» TASK TO COMPLETE:
Lines from the one containing "(551, 1090) none -> [761,985,832,1003] Screen" through the last line of the records below are to be repeated exactly.

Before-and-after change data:
****************

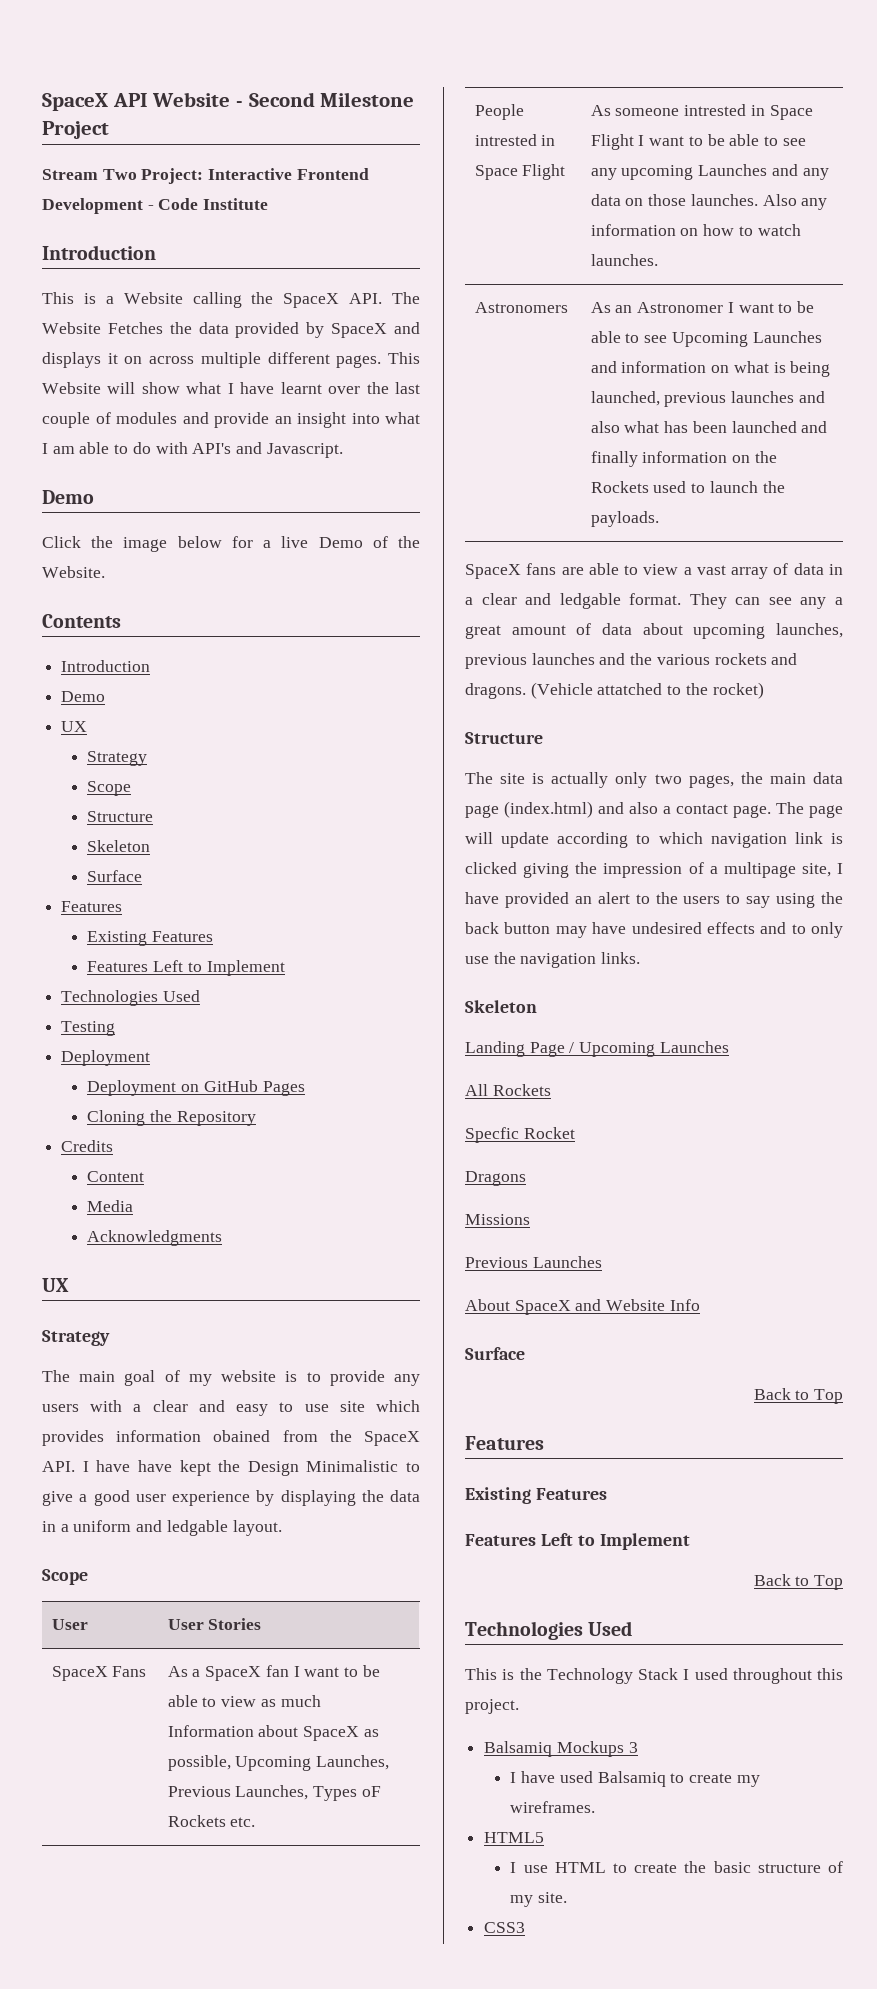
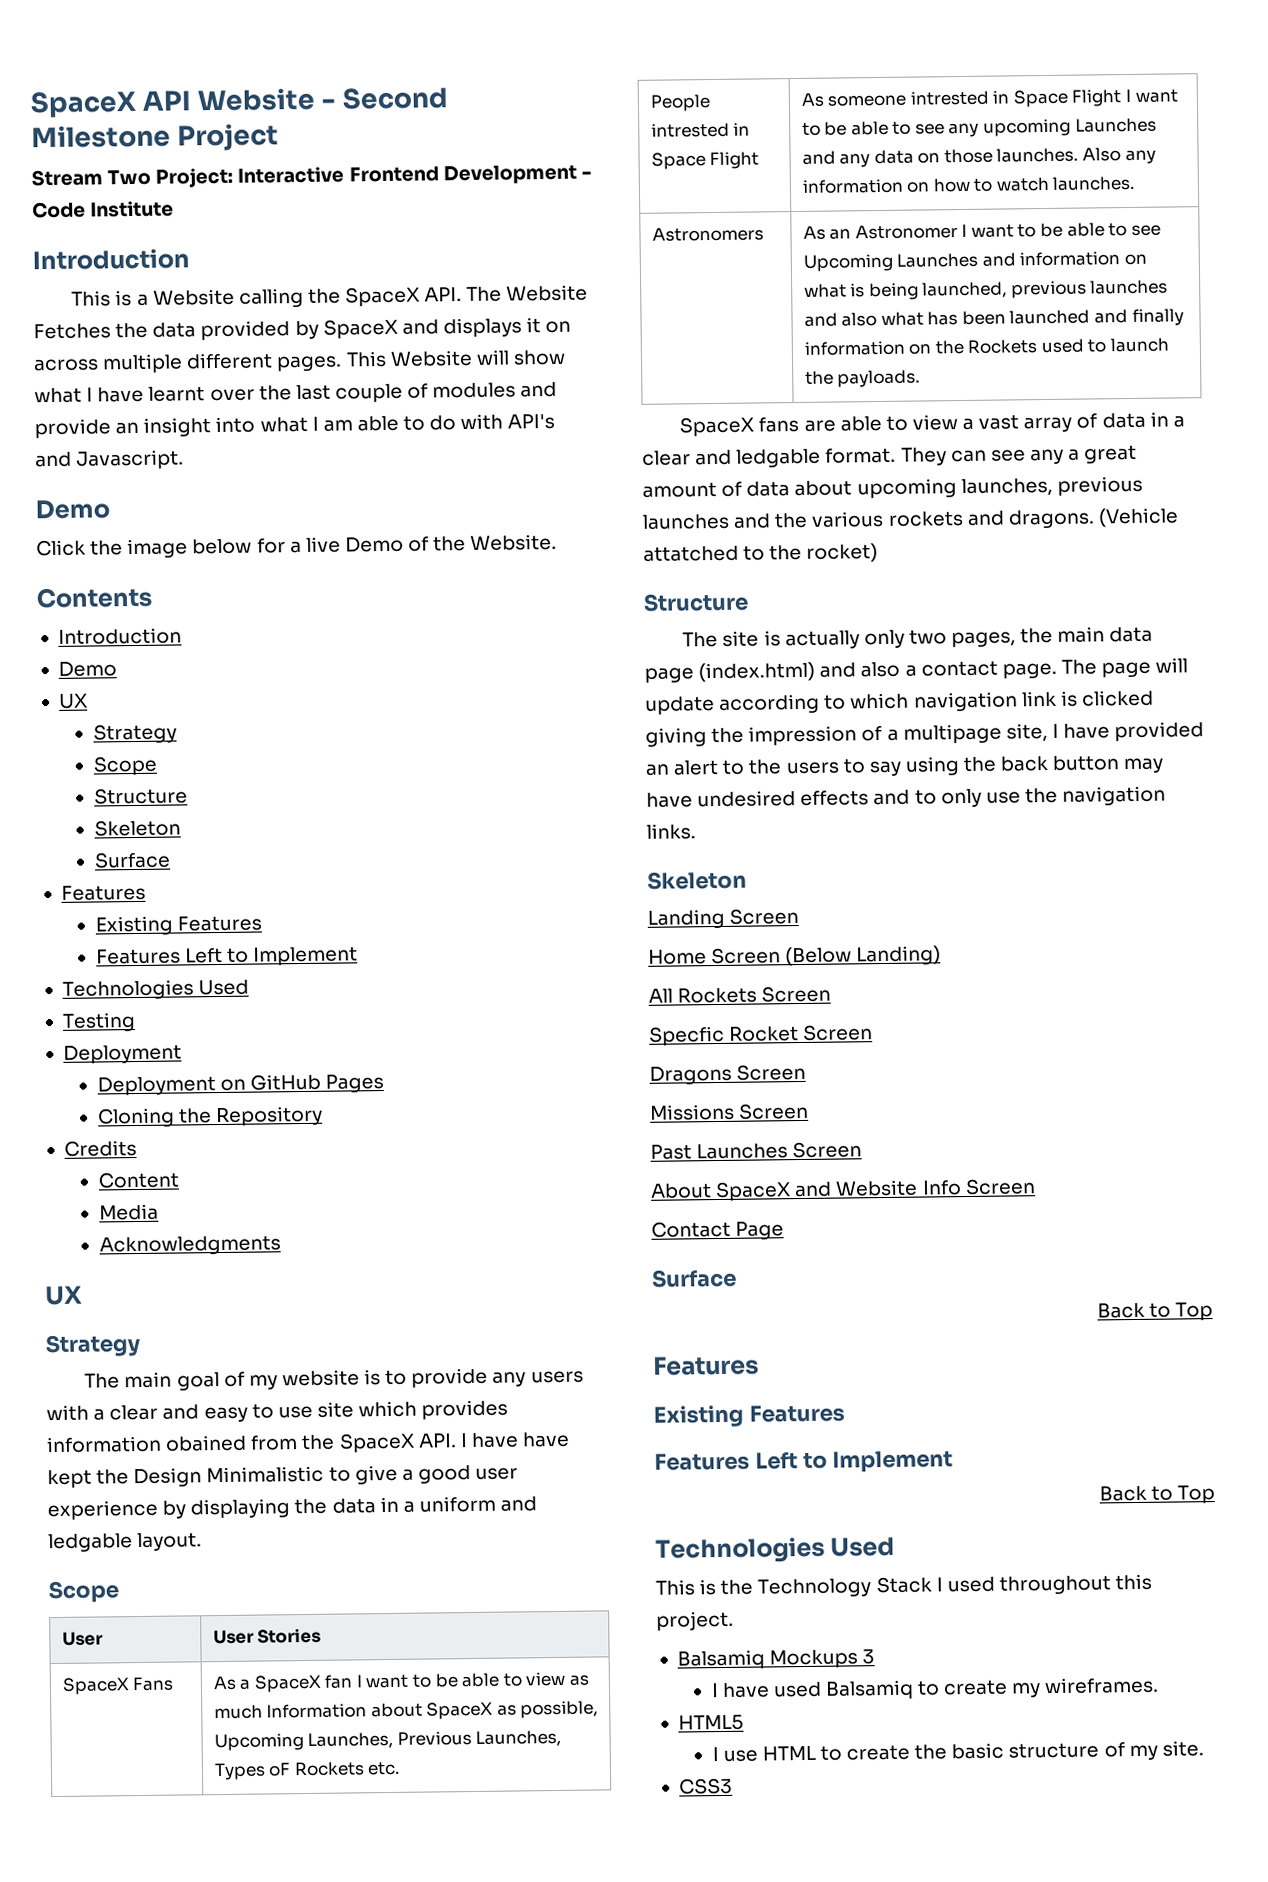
[529,1041,729,1057] Page / Upcoming Launches -> [729,908,800,925] [648,945,942,967] Screen // Home Screen (Below Landing)
(551, 1090) none -> [761,985,832,1003] Screen
(575, 1133) none -> [803,1024,874,1041] Screen
(526, 1178) none -> [736,1063,807,1081] Screen
[465,1256,602,1268] // Previous Launches -> [738,1102,810,1120] [650,1141,863,1160] Screen // Past Launches Screen
(700, 1305) none -> [964,1178,1036,1196] [651,1220,785,1240] Screen // Contact Page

****************

» RESPONSE TO THE TASK:
(551, 1090) none -> [761,985,832,1003] Screen
(575, 1133) none -> [803,1024,874,1041] Screen
(526, 1178) none -> [736,1063,807,1081] Screen
[465,1256,602,1268] // Previous Launches -> [738,1102,810,1120] [650,1141,863,1160] Screen // Past Launches Screen
(700, 1305) none -> [964,1178,1036,1196] [651,1220,785,1240] Screen // Contact Page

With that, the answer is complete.